[Records from a data collection]

● ● ● ●

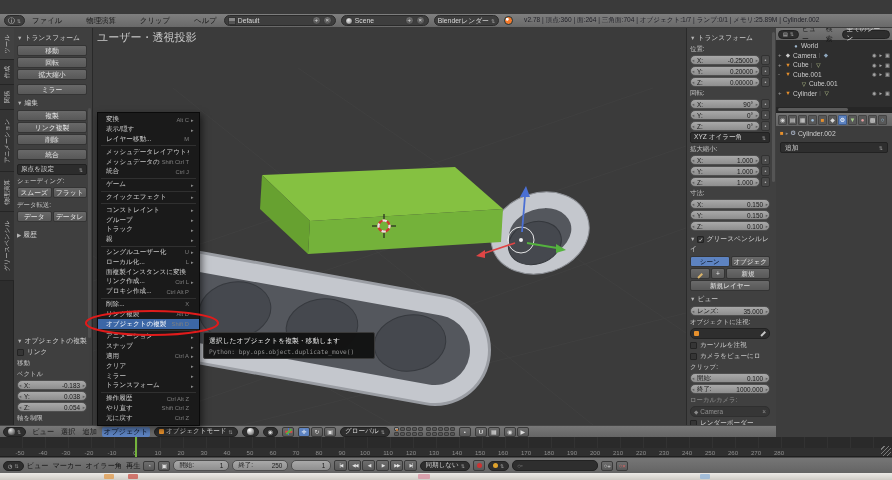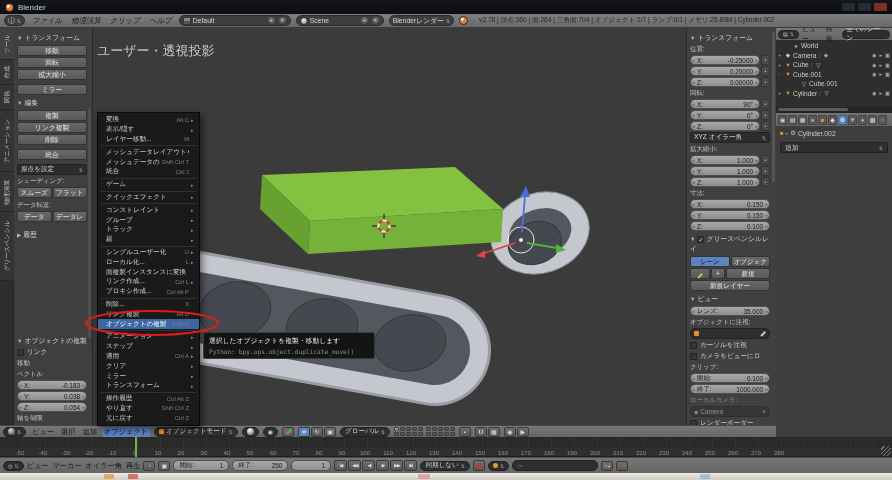--- a/index.html
+++ b/index.html
@@ -48,21 +48,21 @@
 
 .opanel{position:absolute;left:3px;right:5px;bottom:0;height:92px;}
 .nfield{position:relative;display:flex;justify-content:space-between;align-items:center;height:10px;background:linear-gradient(#a9a9a9,#8e8e8e);border:1px solid #4f4f4f;border-radius:5px;color:#191919;font-size:6.4px;padding:0 6px;margin-bottom:1px;}
 .nfield::before{content:"◂";position:absolute;left:1px;font-size:4.5px;color:rgba(0,0,0,.4);}
 .nfield::after{content:"▸";position:absolute;right:1px;font-size:4.5px;color:rgba(0,0,0,.4);}
 .chkrow{display:flex;align-items:center;gap:3px;font-size:6.6px;color:#cfcfcf;margin:2px 0;}
 .chk{width:7px;height:7px;background:#353535;border:1px solid #232323;border-radius:1px;color:#ddd;font-size:6px;line-height:6px;text-align:center;}
 
 
 .viewport{position:absolute;left:93px;top:0;width:593px;height:397px;background:#3b3b3b;overflow:hidden;}
-.vp-label{position:absolute;left:4px;top:14px;font-size:13px;color:#c9c9c9;font-family:Liberation Serif, serif;}
+.vp-label{position:absolute;left:4px;top:2px;font-size:11px;color:#c9c9c9;font-family:Liberation Serif, serif;}
 
 
 .v3dheader{position:absolute;left:0;top:397px;width:776px;height:12px;background:linear-gradient(#787878,#656565);border-top:1px solid #464646;display:flex;align-items:center;gap:4px;padding:0 3px;font-size:7.2px;color:#141414;}
 .hmenu{padding:0 2px;color:#141414;}
 .hmenu.active{background:#5d83c1;border-radius:2px;color:#0b1322;}
 .dpill{display:flex;align-items:center;gap:2px;background:#2e2e2e;border:1px solid #222;border-radius:6px;height:10px;padding:0 4px;color:#d8d8d8;font-size:6.6px;}
 .dot{width:5px;height:5px;border-radius:1px;background:#e7902c;}
 .sphereico{width:7px;height:7px;border-radius:50%;background:radial-gradient(circle at 35% 30%,#fff,#888 70%);}
 .mbtn{width:12px;height:10px;background:linear-gradient(#6d6d6d,#585858);border:1px solid #3a3a3a;border-radius:2px;display:flex;align-items:center;justify-content:center;font-size:6px;color:#ddd;}
 .mbtn.active{background:#5d83c1;color:#fff;}
@@ -137,36 +137,27 @@
 
 
 .taskbar{position:absolute;left:0;top:473px;width:892px;height:7px;background:linear-gradient(#eceae6,#cfccc6);}
 .tb-blob{position:absolute;top:1px;height:5px;border-radius:1px;opacity:.75;}
 </style>
 </head>
 <body>
 
 <div class="screen">
 
-  <div class="titlebar">
-    <span class="blogo"></span>
-    <span class="title">Blender</span>
-    <span class="win-controls">
-      <span class="win-btn"></span>
-      <span class="win-btn"></span>
-      <span class="win-btn close"></span>
-    </span>
-  </div>
 
   <div class="infobar">
     <span class="hpill">
         <span>ⓘ</span>
         <span class="mini">⇅</span>
       </span>
-    <span id="topbar-menus" style="display:flex;gap:5px;font-style:italic;">
+    <span id="topbar-menus" style="display:flex;gap:20px;">
         <span class="imenu">ファイル</span>
         <span class="imenu">物理演算</span>
         <span class="imenu">クリップ</span>
         <span class="imenu">ヘルプ</span>
       </span>
     <span class="hpill" style="width:112px;justify-content:flex-start;">
       <span class="gridico"></span>
       <span style="flex:1;">Default</span>
       <span class="roundbtn">+</span>
       <span class="roundbtn">×</span>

● ● ● ●

[WHAT IS NEEDED] Please count the lines in the records that contain "Serif" and reply with the count alone.

[ANSWER TO THIS PROBLEM] 2